Williams: County school system will help pay increased cost of building new Herbert Hoover High

CHARLESTON, W.Va. — The anticipated cost of the new Herbert Hoover High School will be well above what was originally projected, but Kanawha County Schools Superintendent Tom Williams said that’s not a surprise.

Kanawha County School Superintendent Tom Williams
Tom Williams

“Four years ago, prices were one thing and then covid came along and now they’re something else,” Williams said Monday.

FEMA agreed to pay for most of the new school following the June 2016 flood destroyed the former Herbert Hoover building. Students have been attending classes in dozens of portable classrooms on the property of Elkview Middle School since the fall of 2016.

The initial projected cost for replacement was $73 million but that was determined more than three years ago. Today, adjusted for the current prices of building materials and labor, the price tag is at $103 million. FEMA will still pay the promised 90% of the cost, even with the increased costs but the state has changed how it will pay the other 10%, Williams said.

“The state can’t do between the $73 and $103 (million),” Williams said. “FEMA is still paying 90%. The state will pay 10% on the first $73 million and we’ll pay 10% on the remaining balance,” Williams said.

Williams said they worked out an agreement with the state.

“As prices go up the cost of the project goes up. When that happened, the state doesn’t have the money they needed and we got together and said we would pay that other 10%,” Williams explained.

Brief:
Reproduce, word for word, everything in the article on the new Herbert Hoover High School's cost from "Williams: County school" down to "not a surprise.".

The data:
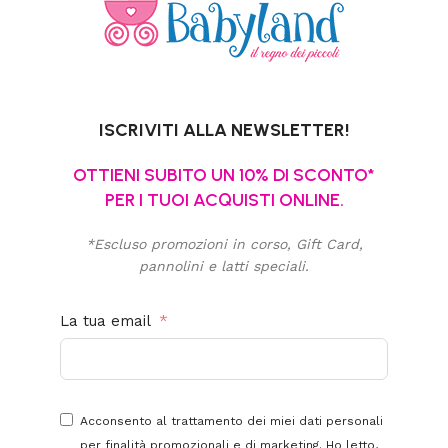
ISCRIVITI ALLA NEWSLETTER!
OTTIENI SUBITO UN 10% DI SCONTO*
PER I TUOI ACQUISTI ONLINE.
*Escluso promozioni in corso, Gift Card,
pannolini e latti speciali.
La tua email
Acconsento al trattamento dei miei dati personali
per finalità promozionali e di marketing. Ho letto,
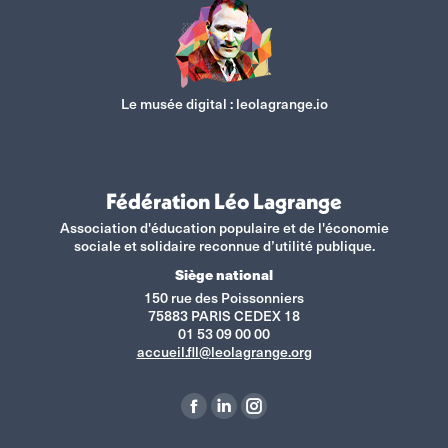
Le musée digital :
leolagrange.io
Fédération Léo Lagrange
Association d'éducation populaire et de l'économie
sociale et solidaire reconnue d’utilité publique.
Siège national
150 rue des Poissonniers
75883 PARIS CEDEX 18
01 53 09 00 00
accueil.fll@leolagrange.org
Retrouvez-nous sur :
La
La
La
page
page
page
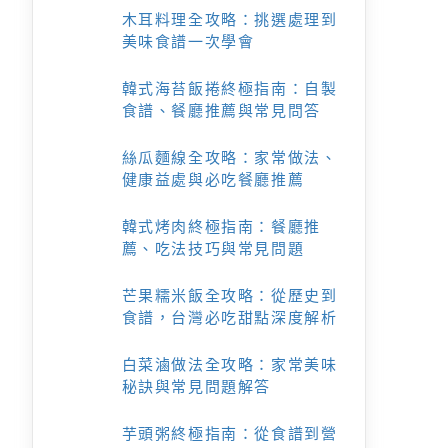
木耳料理全攻略：挑選處理到
美味食譜一次學會
韓式海苔飯捲終極指南：自製
食譜、餐廳推薦與常見問答
絲瓜麵線全攻略：家常做法、
健康益處與必吃餐廳推薦
韓式烤肉終極指南：餐廳推
薦、吃法技巧與常見問題
芒果糯米飯全攻略：從歷史到
食譜，台灣必吃甜點深度解析
白菜滷做法全攻略：家常美味
秘訣與常見問題解答
芋頭粥終極指南：從食譜到營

Solution for this task:
Williams: County school system will help pay increased cost of building new Herbert Hoover High

CHARLESTON, W.Va. — The anticipated cost of the new Herbert Hoover High School will be well above what was originally projected, but Kanawha County Schools Superintendent Tom Williams said that’s not a surprise.